C:\Documents and Settings\Dennis>pip install requests Collecting requests Downloading https://.../requests-2.22.0-py2.py3-none-any.whl (57kB) 100% |UUUUUUUUUUUUUUUUUUUUUUUUUUUUUUUU| 61kB 435kB/s Collecting certifi>=2017.4.17 (from requests) Downloading https:///.../certifi-2019.9.11-py2.py3-none-any.whl (154kB) 100% |UUUUUUUUUUUUUUUUUUUUUUUUUUUUUUUU| 163kB 547kB/s Collecting urllib3!=1.25.0,!=1.25.1,<1.26,>=1.21.1 (from requests) Downloading https://.../urllib3-1.25.6-py2.py3-none-any.whl (125kB) 100% |UUUUUUUUUUUUUUUUUUUUUUUUUUUUUUUU| 133kB 547kB/s Collecting idna<2.9,>=2.5 (from requests) Downloading https://.../idna-2.8-py2.py3-none-any.whl (58kB) 100% |UUUUUUUUUUUUUUUUUUUUUUUUUUUUUUUU| 61kB 1.3MB/s Collecting chardet<3.1.0,>=3.0.2 (from requests) Downloading https://.../chardet-3.0.4-py2.py3-none-any.whl (133kB) 100% |UUUUUUUUUUUUUUUUUUUUUUUUUUUUUUUU| 143kB 409kB/s Installing collected packages: certifi, urllib3, idna, chardet, requests Successfully installed certifi-2019.9.11 chardet-3.0.4 idna-2.8 requests-2.22.0 urllib3-1.25.6 You are using pip version 18.1, however version 19.3.1 is available. You should consider upgrading via the 'python -m pip install --upgrade pip' command.

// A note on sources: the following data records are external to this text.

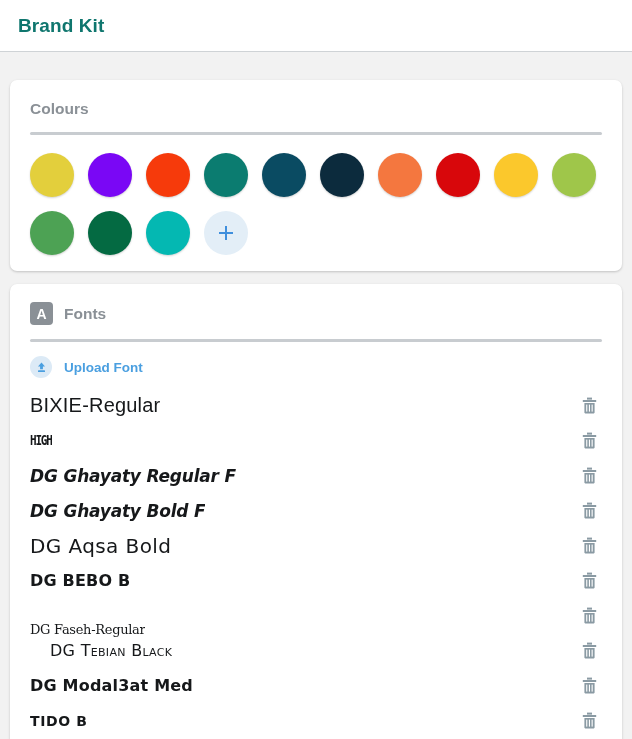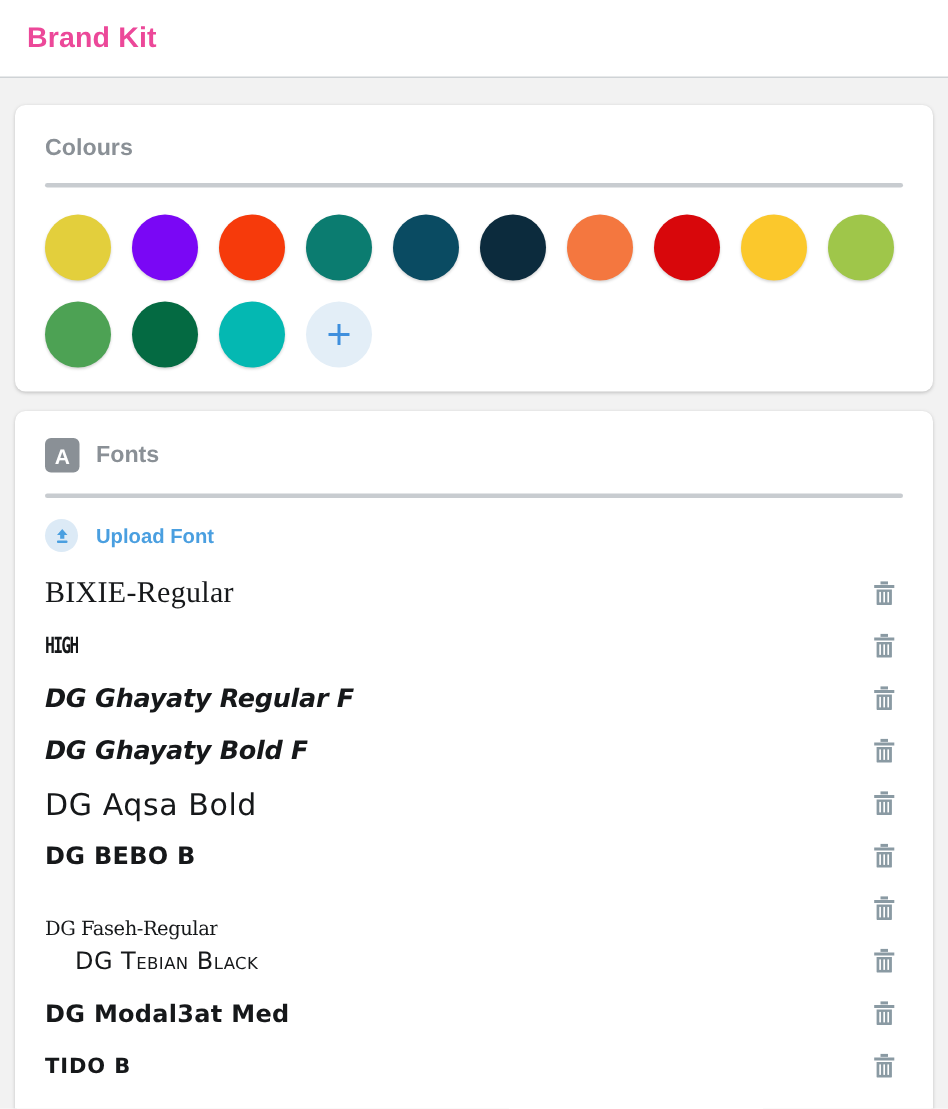--- a/index.html
+++ b/index.html
@@ -22,7 +22,7 @@
     padding: 0 0 0 18px;
   }
   .topbar-title {
-    color: #ec4899;
+    color: #0f766e;
     font-size: 19px;
     font-weight: bold;
     letter-spacing: 0.1px;

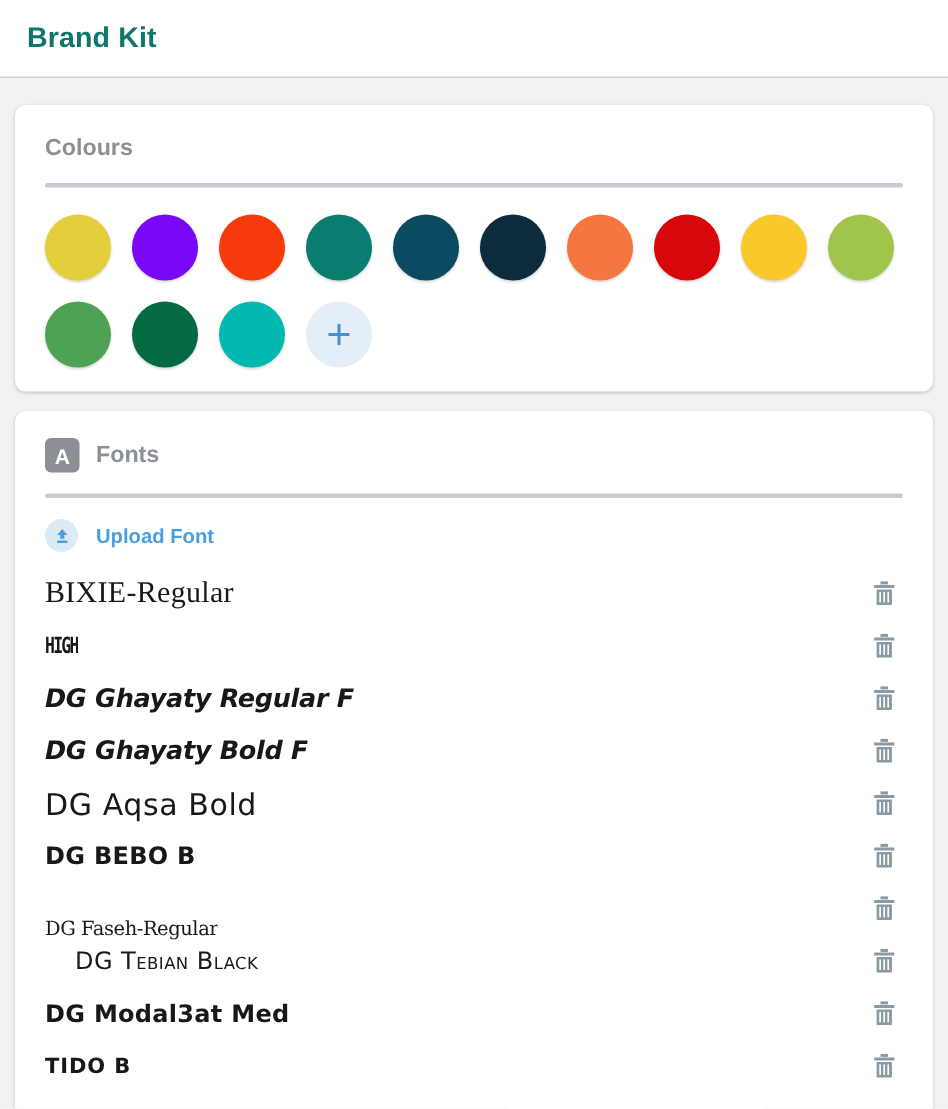--- a/index.html
+++ b/index.html
@@ -35,7 +35,7 @@
     box-shadow: 0 1px 3px rgba(0,0,0,0.13), 0 1px 2px rgba(0,0,0,0.08);
     margin: 0 10px;
   }
-  #colours-card { margin-top: 18px; padding: 20px 18px 16px 18px; }
+  #colours-card { margin-top: 28px; padding: 20px 18px 16px 18px; }
   #fonts-card   { margin-top: 13px; padding: 18px 18px 20px 18px; }
 
   .card-head {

Now the part that doesn't seem to work right. On the command line, I entered: "yahoo.py -f -us UserName -pa Pass -ct "MY T COOKIE" -cy "MY Y COOKIE" mygroupname"

The "-f" is so that it will only copy everything from the group files section.

I get:

=========== logging in...

====================

So it croaks on SSL somehow. I do not have an E cookie. Not sure if this is relevant, but where is it getting the name "ExpcbHelper" from? The name of the group is 'expresspcb' not 'ExPcb'.

Anybody know how to make it work the rest of the way?

n4mwd commented 4 years ago

I don't know why the above post went all giant letters like that. When I tried to edit the post, it wouldn't let me.

n4mwd commented 4 years ago

Running a second time made it cough in a different spot. One of the files was "docs *.txt" which is an illegal file name in windows. I logged onto the group and renamed that file and it downloaded all the files successfully (I think). When I switched to photos "-i", it coughs up the following error:

[code] logging in...

IgnoredAmbience commented 4 years ago

I'm unsure what is causing the certificate verification failures for you. Initial suspicion was that Root CA Certificates weren't available for your python installation, but your first post shows the certifi package being installed, which contains them and will be used. Unsure how to progress from here, holding this open until I can think further about it.

d235j commented 4 years ago

I've also had this on Linux and macOS.

n4mwd commented 4 years ago

I think yahoo is playing games with us. I ran the exact same code and it worked flawlessly. Maybe it needs to have two attempts before it gets all its registers set right.

n4mwd commented 4 years ago

I'm getting this fairly consistently on files and photos. Run once and you get the error. Run twice and it works fine. However, on messages, it does it only when there is an attachment to download and re-running it doesn't fix it. It goes by "can't download attachment" ones without a problem, but then failed when it apparently found an attachment to download.

** Yahoo says this message has attachments, but I can't find any!

dossy commented 4 years ago

My hunch is that some of the load balancers that serve xa.yimg.com are missing their intermediate certificate chain certificates, making certificate verification fail for clients.

I found that simply retrying the request would result in a connection that would get served a proper SSL response.

IgnoredAmbience commented 4 years ago

Fixed by #44

d235j commented 4 years ago

@dossy I found that retrying would often lead to the same error happening over and over. Therefore the fix.

dossy commented 4 years ago

@d235j - yeah, it's a coin-toss - if your request gets sent back to the same worker that is missing the intermediate certificate chain, the request will keep failing. I guess I just got lucky every time, in that on retry, my request went to a different worker that presented a cert I could verify.